Defendant's argument is meritorious only if it is a "landowner" under the Premises Liability Act. That term is defined broadly to include (1) "an authorized agent or a person in possession of real property," and (2) "a person legally responsible for the condition of real property or for the activities conducted . . . on real property." § 13-21-115(1), C.R.S.2007; see also Pierson v. Black Canyon Aggregates, Inc., 48 P.3d 1215, 1221 (Colo.2002) (an entity is "legally responsible" if it is "legally entitled to be on the real property and . . . is responsible for creating a condition on real property or conducting an activity on real property that injures an entrant").

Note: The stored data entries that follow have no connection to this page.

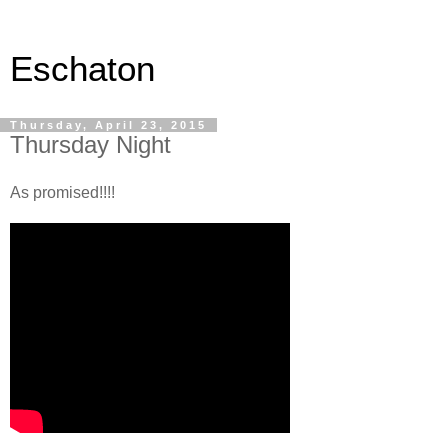
Eschaton
Thursday, April 23, 2015
Thursday Night
As promised!!!!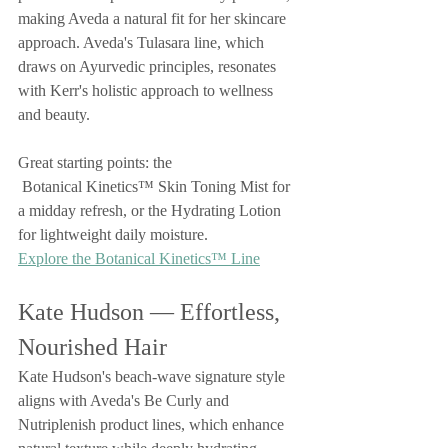
making Aveda a natural fit for her skincare 
approach. Aveda's Tulasara line, which 
draws on Ayurvedic principles, resonates 
with Kerr's holistic approach to wellness 
and beauty.
Great starting points: the
 Botanical Kinetics™ Skin Toning Mist for 
a midday refresh, or the Hydrating Lotion 
for lightweight daily moisture.
Explore the Botanical Kinetics™ Line
Kate Hudson — Effortless, 
Nourished Hair
Kate Hudson's beach-wave signature style 
aligns with Aveda's Be Curly and 
Nutriplenish product lines, which enhance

Here, defendant may have been a landowner under the governing definition when it installed the sprinkler system at the residence. See Pierson, 48 P.3d at 1221 (independent contractor can be a landowner). At the time of the accident, however, defendant was not in possession of the property or conducting any activity related to, or creating the condition of, the icy sidewalk. See id. at 1220 ("[W]hen a landowner transfers complete control of the premises to a lessee, that landowner is no longer a person in possession for purposes of the statute."); Nordin v. Madden, 148 P.3d 218, 221-22 (Colo.App. 2006) (party was not "legally responsible" for the condition of the property because "at the time of the accident [it] was not conducting any activity related to, or creating the condition of, the malfunctioning hot water heater").
Because defendant was not a landowner at the time of the accident, plaintiff was not required by the Premises Liability Act to prove that defendant had actual knowledge of the alleged dangerous condition.
The trial court erred in granting defendant's motion for a directed verdict.
The judgment is reversed, and the case is remanded for a new trial consistent with this opinion.
Judge BERNARD and Judge MÁRQUEZ[*] concur.
[*] Sitting by assignment of the Chief Justice under provisions of Colo. Const. art. VI, § 5(3), and § 24-51-1105, C.R.S.2007.